** MATERIAL FOR THE TASK **
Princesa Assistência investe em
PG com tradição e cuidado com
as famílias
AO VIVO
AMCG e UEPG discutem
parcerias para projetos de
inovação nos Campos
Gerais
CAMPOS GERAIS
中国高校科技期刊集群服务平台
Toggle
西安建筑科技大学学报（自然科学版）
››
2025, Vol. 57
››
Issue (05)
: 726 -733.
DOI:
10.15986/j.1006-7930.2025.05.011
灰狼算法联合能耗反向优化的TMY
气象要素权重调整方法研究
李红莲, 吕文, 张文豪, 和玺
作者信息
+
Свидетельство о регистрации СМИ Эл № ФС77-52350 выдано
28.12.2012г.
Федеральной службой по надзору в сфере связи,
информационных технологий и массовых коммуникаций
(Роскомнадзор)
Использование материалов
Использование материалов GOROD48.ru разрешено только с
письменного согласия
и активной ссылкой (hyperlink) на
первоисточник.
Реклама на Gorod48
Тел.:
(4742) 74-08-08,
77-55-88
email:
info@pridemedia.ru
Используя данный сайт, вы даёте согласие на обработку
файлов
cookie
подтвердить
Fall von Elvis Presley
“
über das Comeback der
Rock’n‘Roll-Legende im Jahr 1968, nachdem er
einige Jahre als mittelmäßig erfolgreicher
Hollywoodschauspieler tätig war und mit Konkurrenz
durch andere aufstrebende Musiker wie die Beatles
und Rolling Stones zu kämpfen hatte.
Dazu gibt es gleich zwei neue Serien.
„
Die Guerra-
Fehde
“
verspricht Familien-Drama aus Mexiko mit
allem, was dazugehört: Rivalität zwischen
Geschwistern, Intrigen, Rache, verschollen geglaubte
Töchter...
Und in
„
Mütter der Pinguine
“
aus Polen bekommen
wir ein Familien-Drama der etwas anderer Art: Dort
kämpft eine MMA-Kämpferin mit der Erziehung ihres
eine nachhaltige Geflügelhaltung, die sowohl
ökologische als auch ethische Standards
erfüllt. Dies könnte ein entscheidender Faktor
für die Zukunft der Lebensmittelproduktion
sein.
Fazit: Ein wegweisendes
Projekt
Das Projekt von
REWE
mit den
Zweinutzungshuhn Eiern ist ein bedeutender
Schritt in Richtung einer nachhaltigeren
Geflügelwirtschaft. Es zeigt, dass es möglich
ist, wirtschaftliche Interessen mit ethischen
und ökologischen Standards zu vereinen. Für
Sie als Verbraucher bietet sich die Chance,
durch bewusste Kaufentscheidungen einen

** WORK INSTRUCTIONS **
Make an exact copy of every record listed above.

** ANSWER FOR THIS EXERCISE **
Princesa Assistência investe em
PG com tradição e cuidado com
as famílias
AO VIVO
AMCG e UEPG discutem
parcerias para projetos de
inovação nos Campos
Gerais
CAMPOS GERAIS
中国高校科技期刊集群服务平台
Toggle
西安建筑科技大学学报（自然科学版）
››
2025, Vol. 57
››
Issue (05)
: 726 -733.
DOI:
10.15986/j.1006-7930.2025.05.011
灰狼算法联合能耗反向优化的TMY
气象要素权重调整方法研究
李红莲, 吕文, 张文豪, 和玺
作者信息
+
Свидетельство о регистрации СМИ Эл № ФС77-52350 выдано
28.12.2012г.
Федеральной службой по надзору в сфере связи,
информационных технологий и массовых коммуникаций
(Роскомнадзор)
Использование материалов
Использование материалов GOROD48.ru разрешено только с
письменного согласия
и активной ссылкой (hyperlink) на
первоисточник.
Реклама на Gorod48
Тел.:
(4742) 74-08-08,
77-55-88
email:
info@pridemedia.ru
Используя данный сайт, вы даёте согласие на обработку
файлов
cookie
подтвердить
Fall von Elvis Presley
“
über das Comeback der
Rock’n‘Roll-Legende im Jahr 1968, nachdem er
einige Jahre als mittelmäßig erfolgreicher
Hollywoodschauspieler tätig war und mit Konkurrenz
durch andere aufstrebende Musiker wie die Beatles
und Rolling Stones zu kämpfen hatte.
Dazu gibt es gleich zwei neue Serien.
„
Die Guerra-
Fehde
“
verspricht Familien-Drama aus Mexiko mit
allem, was dazugehört: Rivalität zwischen
Geschwistern, Intrigen, Rache, verschollen geglaubte
Töchter...
Und in
„
Mütter der Pinguine
“
aus Polen bekommen
wir ein Familien-Drama der etwas anderer Art: Dort
kämpft eine MMA-Kämpferin mit der Erziehung ihres
eine nachhaltige Geflügelhaltung, die sowohl
ökologische als auch ethische Standards
erfüllt. Dies könnte ein entscheidender Faktor
für die Zukunft der Lebensmittelproduktion
sein.
Fazit: Ein wegweisendes
Projekt
Das Projekt von
REWE
mit den
Zweinutzungshuhn Eiern ist ein bedeutender
Schritt in Richtung einer nachhaltigeren
Geflügelwirtschaft. Es zeigt, dass es möglich
ist, wirtschaftliche Interessen mit ethischen
und ökologischen Standards zu vereinen. Für
Sie als Verbraucher bietet sich die Chance,
durch bewusste Kaufentscheidungen einen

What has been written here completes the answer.